Breast cancer doesn’t care if you’re a mother, sister, wife or daughter. And in 2012, Ashley Williams discovered that it doesn’t care if you’re outside of the designated breast cancer screening age. Ashley was only 26 when she discovered an irregular lump in her left breast during a self-examination.
“I wrote it off as having a clogged milk duct since I breastfed my daughter,” said Ashley of Huron. “I knew it had been about 9 months since I stopped breastfeeding, so I was just going to have my OBGYN check it out at my yearly exam.”
Ashley’s doctor checked the lump at her exam and sent her for an ultrasound. When the images came back, the technician told her the doctor would have to discuss what they found with her.
“I saw a small oblong, shadowy, kind of like a football-shaped object on the screen and I knew in my gut what it was,” said Ashley.
The American Cancer Society recommends women get routine breast examines between the ages of 40 to 54. At the young age of 26, Ashley was well under the recommended age range.
“How can someone that’s never been sick, be sick?” asked Ashley. “It’s not genetic. No one in my family has it. I was tested for genetic mutations and stuff because I obviously wanted my daughter to know. So I don’t know where it’s from or why I have it.”
Immediately, Ashley’s care team started running a series of tests to determine what stage and type of her cancer. It was discovered that her type of tumor was triple positive, meaning that it was estrogen receptor positive (ER+), progesterone receptor positive (PgR+), and HER2 positive (HER2+).
She made the decision to have a double mastectomy in October 2012 and begin chemotherapy treatment at University Hospitals Seidman Cancer Center at Firelands Regional Medical Center.
“At stage II, they told me if that as long as I took the Tamoxifen and had the double mastectomy I would probably be okay,” she said.
However, in January of 2016, she was diagnosed with stage IV breast cancer – the cancer had metastasized in her lungs, sternum, iliac crest, lymphoid and brain.
“The first diagnosis is bad enough, but being re-diagnosed is kind of hard to take,” Ashley said.
Since that time, Ashley has had a total of three Gamma Knife surgeries and specialized whole brain radiation.
“I had two seizures in November of 2016. I was on steroids from the Gamma Knifes and that was probably the least friendly person I’ve ever been,” she said. “Now, I finally found a chemo treatment that works and has worked for almost a year.

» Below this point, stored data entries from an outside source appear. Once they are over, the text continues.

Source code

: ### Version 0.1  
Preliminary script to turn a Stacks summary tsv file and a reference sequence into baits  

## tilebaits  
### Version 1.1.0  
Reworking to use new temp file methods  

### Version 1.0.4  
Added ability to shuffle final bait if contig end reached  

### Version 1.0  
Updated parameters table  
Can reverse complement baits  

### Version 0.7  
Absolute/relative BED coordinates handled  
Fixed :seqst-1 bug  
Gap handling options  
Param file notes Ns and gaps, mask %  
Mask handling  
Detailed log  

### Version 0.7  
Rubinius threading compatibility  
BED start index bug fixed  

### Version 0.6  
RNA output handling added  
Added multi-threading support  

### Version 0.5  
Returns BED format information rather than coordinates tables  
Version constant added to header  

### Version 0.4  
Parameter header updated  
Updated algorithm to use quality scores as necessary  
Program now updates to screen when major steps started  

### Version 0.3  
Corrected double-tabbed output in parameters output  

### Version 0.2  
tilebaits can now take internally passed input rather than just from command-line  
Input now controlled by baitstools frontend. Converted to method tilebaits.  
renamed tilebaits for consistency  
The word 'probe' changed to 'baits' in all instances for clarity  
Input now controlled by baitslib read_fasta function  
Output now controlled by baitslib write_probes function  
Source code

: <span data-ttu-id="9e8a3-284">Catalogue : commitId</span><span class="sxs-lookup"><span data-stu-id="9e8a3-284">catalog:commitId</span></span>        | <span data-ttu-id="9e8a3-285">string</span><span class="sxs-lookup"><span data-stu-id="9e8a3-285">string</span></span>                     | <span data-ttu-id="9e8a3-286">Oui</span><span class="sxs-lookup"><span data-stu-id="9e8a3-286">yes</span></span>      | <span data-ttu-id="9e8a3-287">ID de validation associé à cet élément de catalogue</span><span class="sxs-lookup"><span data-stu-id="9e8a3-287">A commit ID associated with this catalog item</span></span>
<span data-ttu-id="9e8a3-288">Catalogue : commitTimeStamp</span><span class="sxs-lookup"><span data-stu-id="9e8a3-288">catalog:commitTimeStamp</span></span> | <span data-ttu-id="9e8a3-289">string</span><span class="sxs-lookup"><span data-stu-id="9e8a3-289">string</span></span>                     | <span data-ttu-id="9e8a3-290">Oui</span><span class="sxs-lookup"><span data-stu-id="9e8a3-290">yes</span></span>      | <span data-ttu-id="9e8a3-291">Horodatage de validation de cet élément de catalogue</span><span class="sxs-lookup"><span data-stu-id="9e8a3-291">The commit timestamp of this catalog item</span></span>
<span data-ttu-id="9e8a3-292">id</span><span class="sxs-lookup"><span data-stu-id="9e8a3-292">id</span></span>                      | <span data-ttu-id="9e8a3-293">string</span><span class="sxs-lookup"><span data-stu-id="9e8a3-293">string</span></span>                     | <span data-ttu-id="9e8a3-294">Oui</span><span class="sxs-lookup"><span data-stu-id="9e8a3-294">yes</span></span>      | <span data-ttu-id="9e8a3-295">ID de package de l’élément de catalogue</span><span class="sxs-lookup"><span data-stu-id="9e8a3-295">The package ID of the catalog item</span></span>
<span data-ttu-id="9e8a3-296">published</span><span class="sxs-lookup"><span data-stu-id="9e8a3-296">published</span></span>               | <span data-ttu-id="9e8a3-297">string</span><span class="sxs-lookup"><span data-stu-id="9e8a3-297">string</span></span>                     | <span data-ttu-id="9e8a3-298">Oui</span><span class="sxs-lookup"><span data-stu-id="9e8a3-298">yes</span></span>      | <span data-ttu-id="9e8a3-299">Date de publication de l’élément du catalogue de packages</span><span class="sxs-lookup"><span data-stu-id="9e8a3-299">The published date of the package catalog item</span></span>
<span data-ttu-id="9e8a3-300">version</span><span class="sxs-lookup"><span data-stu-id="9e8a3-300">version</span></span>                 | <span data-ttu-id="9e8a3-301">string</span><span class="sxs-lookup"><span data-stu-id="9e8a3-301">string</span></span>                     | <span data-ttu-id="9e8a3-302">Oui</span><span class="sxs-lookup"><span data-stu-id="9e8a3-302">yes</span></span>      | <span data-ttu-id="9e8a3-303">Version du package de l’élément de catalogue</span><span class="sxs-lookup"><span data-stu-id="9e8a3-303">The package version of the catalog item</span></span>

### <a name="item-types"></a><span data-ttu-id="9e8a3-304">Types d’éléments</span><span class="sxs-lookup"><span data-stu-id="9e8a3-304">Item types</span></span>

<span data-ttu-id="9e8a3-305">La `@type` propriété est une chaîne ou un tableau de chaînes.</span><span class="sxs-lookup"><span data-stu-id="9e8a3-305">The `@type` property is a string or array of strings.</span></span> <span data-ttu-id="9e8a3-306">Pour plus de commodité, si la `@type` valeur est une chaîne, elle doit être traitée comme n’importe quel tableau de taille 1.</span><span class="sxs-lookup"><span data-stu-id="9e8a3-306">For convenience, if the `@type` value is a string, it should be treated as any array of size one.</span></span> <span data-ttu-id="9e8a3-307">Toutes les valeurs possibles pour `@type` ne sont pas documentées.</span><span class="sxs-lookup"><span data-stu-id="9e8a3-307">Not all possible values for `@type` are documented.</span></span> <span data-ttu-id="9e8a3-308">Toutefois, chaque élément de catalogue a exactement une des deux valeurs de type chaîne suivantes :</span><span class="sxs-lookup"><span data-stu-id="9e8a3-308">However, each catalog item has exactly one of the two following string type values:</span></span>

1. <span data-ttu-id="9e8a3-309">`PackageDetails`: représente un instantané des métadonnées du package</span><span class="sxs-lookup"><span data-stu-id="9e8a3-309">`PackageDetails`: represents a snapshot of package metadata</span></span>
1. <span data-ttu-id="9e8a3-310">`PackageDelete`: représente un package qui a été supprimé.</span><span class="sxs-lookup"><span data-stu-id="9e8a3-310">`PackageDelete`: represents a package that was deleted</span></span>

I’m still going to chemo every week and doing what the doctor wants me to do.”
“I know what stage IV means. I know in the end its terminal unless they find a cure,” said Ashley. “It’s taken a long time to accept it because I have a small child, I have a husband, I have family members, and friends. Some don’t want to accept it, but some know that at any minute it could go haywire.”
Ashley also gives a lot of credit to her health care team. “People can explain to you what is going to happen, but you have no idea. Luckily, I had Dr. Laffay, Dr. Surfield and Dr. Gudena that were able to explain pretty much everything to me. This is what to expect. Look out for this and that.”
“After Dr. Gudena left I changed to Dr. Reese. I’ve been with her through most of the bad stuff,” said Ashley. “Dr. Reese has been phenomenal. Always making sure she’s up to date on treatments and everything.”
One key factor that keeps her going is her amazing support system.
“They are checking on me all the time. Do I need anything? How do I feel?” Ashley feels battle breast cancer without a good support system makes everything just a little bit harder. “It’s not fun being in chemo; it’s not fun going through radiation. It’s not fun for your family, your friends. They sit alongside you – they go through it. But ultimately it’s you that’s going through it.”
Some advice Ashley has for recently diagnosed breast cancer patients is to just keep fighting.
“It might your darkest time in your life but you have to have the will and the strength to fight. If you’re not fighting for yourself, think about fighting for your family, friends, neighbors, coworkers. It doesn’t matter as long as you fight.”
“[Cancer] doesn’t know an age limit. It can happen and it will happen,” said Ashley. “Make sure that you’re vigilant about checking yourself.”